Estoy cansada de este tormento al que llaman sentir.
El amor me amarra, me duele, me mata, me vence. No encuentro inspiración porque paso días enteros enredada a las puertas y ventanas de una casa que ni siquiera tiene paredes. Pienso que cerrar puertas al amor que me pueda dar una persona, independientemente del sexo que sea, es tremendamente egoísta, pero... ¿quién me puede asegurar que mi destino está en una mujer? ¿lo está acaso en un hombre? Tampoco puedo abrir ventanas al amor cuando ni siquiera sé si existe, cuando lo único conocido es una mala imagen del mismo.

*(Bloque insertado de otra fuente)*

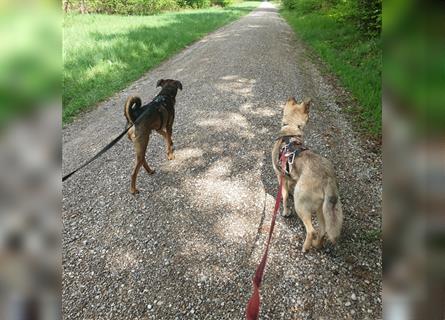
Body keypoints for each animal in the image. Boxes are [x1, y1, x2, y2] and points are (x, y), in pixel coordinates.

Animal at [270, 97, 344, 252]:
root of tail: (327, 178)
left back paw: (305, 247)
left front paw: (285, 211)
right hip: (322, 209)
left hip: (301, 204)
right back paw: (317, 245)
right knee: (322, 231)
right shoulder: (291, 177)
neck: (290, 132)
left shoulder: (281, 177)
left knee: (312, 230)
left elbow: (284, 197)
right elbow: (289, 188)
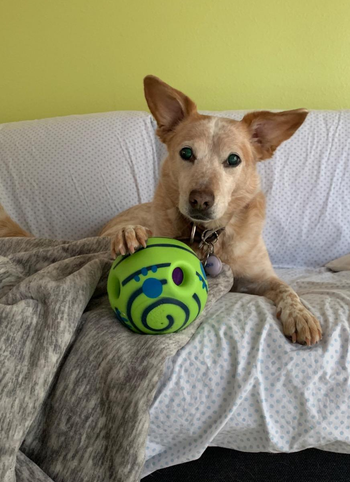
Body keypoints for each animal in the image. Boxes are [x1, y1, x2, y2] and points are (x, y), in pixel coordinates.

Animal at [0, 75, 322, 344]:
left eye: (233, 160)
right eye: (186, 153)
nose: (200, 200)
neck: (208, 237)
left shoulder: (261, 277)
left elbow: (287, 289)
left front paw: (302, 315)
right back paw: (130, 233)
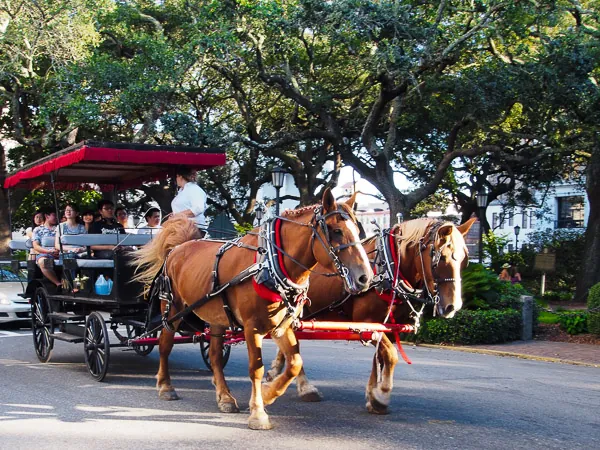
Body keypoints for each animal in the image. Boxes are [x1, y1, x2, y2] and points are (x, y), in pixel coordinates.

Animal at [134, 189, 372, 428]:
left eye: (357, 230)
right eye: (336, 231)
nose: (365, 277)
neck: (270, 264)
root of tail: (177, 248)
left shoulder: (281, 325)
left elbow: (294, 363)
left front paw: (267, 394)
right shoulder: (252, 327)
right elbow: (256, 369)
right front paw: (258, 412)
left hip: (217, 317)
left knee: (215, 356)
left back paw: (225, 397)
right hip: (172, 309)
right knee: (165, 345)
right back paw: (166, 386)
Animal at [266, 218, 474, 414]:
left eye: (465, 260)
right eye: (441, 258)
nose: (452, 306)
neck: (388, 268)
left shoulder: (386, 326)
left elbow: (380, 358)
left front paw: (372, 394)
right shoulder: (367, 323)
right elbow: (390, 355)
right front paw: (381, 395)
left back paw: (277, 371)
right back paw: (305, 387)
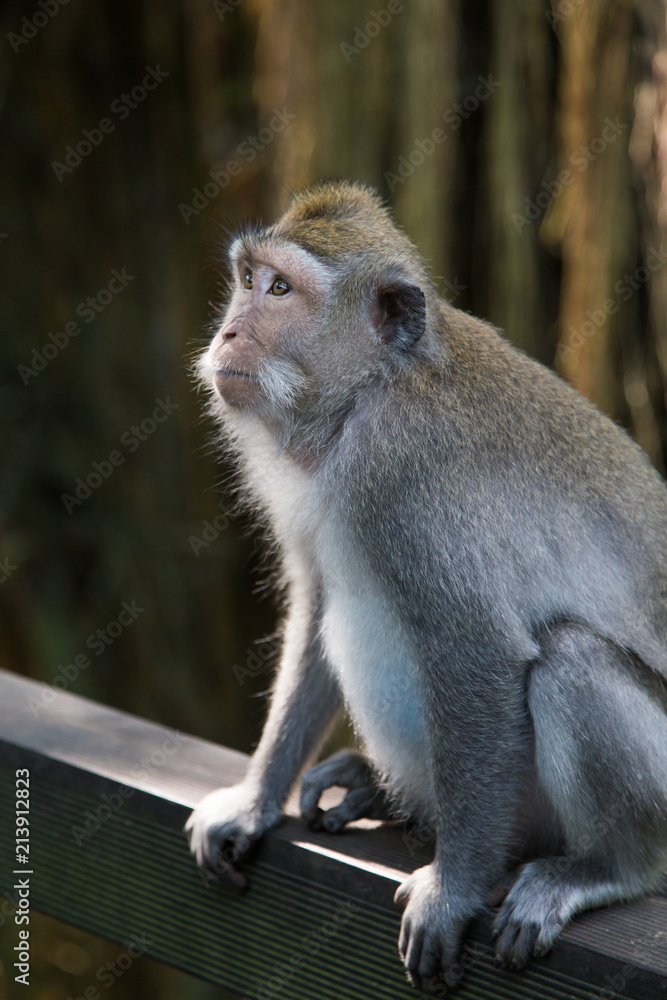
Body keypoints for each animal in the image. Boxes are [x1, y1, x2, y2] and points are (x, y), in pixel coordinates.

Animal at [185, 180, 667, 992]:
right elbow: (318, 604)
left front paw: (452, 892)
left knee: (571, 662)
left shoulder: (406, 477)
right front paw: (254, 800)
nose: (227, 334)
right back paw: (382, 791)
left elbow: (478, 652)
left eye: (280, 290)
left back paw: (605, 867)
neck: (368, 395)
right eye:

No pienso prostituir más mis sentimientos por muy públicos que sean. La maestra se suma al castigo, escribiré diez veces:
Cabeza alta, prohibido mirar atrás.
Cabeza alta, prohibido mirar atrás.
Cabeza alta, prohibido mirar atrás.
Cabeza alta, prohibido mirar atrás.
Cabeza alta, prohibido mirar atrás.
Cabeza alta, prohibido mirar atrás.
Cabeza alta, prohibido mirar atrás.
Cabeza alta, prohibido mirar atrás.
Cabeza alta, prohibido mirar atrás.
Cabeza alta, prohibido mirar atrás.
Todo es aprender.
PD: mil besos para mi pacífica favorita, que cumple añitos.